◆ PROBLEM DETAILS: An exact copy of all records is expected, minus the images.

◆ GIVEN ENTRIES:
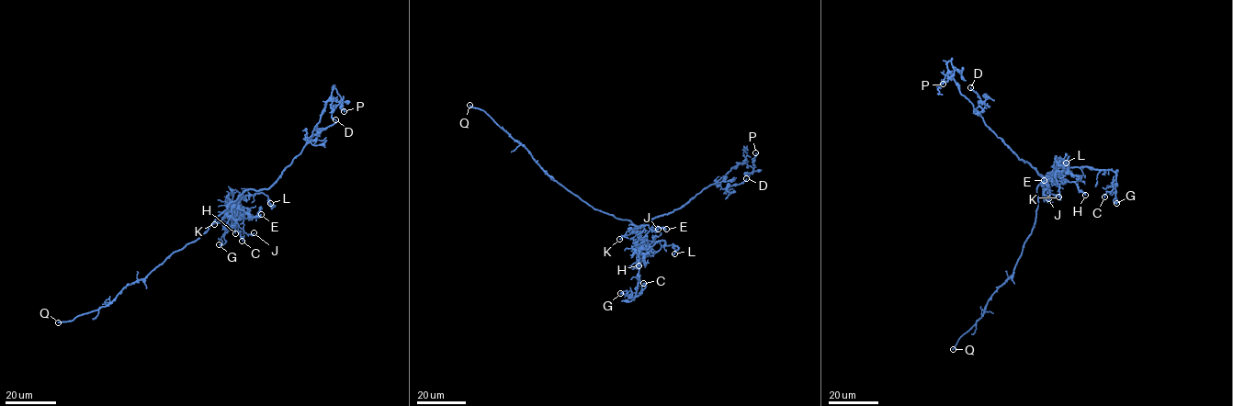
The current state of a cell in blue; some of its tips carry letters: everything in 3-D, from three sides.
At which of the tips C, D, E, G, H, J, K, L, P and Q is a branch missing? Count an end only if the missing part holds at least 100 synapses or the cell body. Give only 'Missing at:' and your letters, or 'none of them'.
Missing at: Q

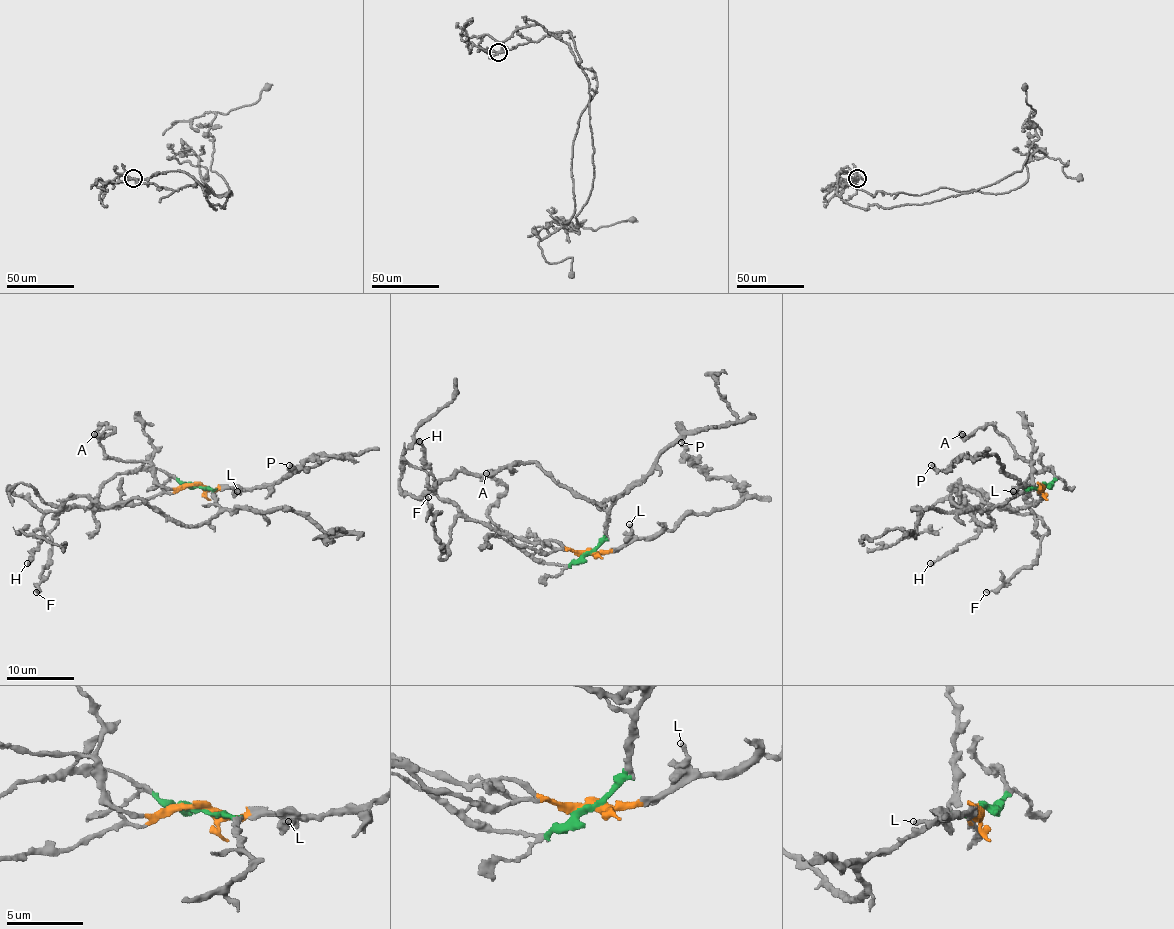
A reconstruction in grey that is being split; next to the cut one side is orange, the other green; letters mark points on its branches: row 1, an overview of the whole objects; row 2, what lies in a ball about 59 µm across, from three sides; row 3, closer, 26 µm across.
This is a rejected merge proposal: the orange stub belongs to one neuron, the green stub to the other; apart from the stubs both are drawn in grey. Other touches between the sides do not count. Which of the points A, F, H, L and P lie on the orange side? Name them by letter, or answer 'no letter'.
A, F, L, P

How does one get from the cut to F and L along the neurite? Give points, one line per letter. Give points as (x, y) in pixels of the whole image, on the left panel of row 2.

◆ RESPONSE BOX:
The current state of a cell in blue; some of its tips carry letters: everything in 3-D, from three sides.
At which of the tips C, D, E, G, H, J, K, L, P and Q is a branch missing? Count an end only if the missing part holds at least 100 synapses or the cell body. Give only 'Missing at:' and your letters, or 'none of them'.
Missing at: Q

A reconstruction in grey that is being split; next to the cut one side is orange, the other green; letters mark points on its branches: row 1, an overview of the whole objects; row 2, what lies in a ball about 59 µm across, from three sides; row 3, closer, 26 µm across.
This is a rejected merge proposal: the orange stub belongs to one neuron, the green stub to the other; apart from the stubs both are drawn in grey. Other touches between the sides do not count. Which of the points A, F, H, L and P lie on the orange side? Name them by letter, or answer 'no letter'.
A, F, L, P

How does one get from the cut to F and L along the neurite? Give points, one line per letter. Give points as (x, y) in pixels of the whole image, on the left panel of row 2.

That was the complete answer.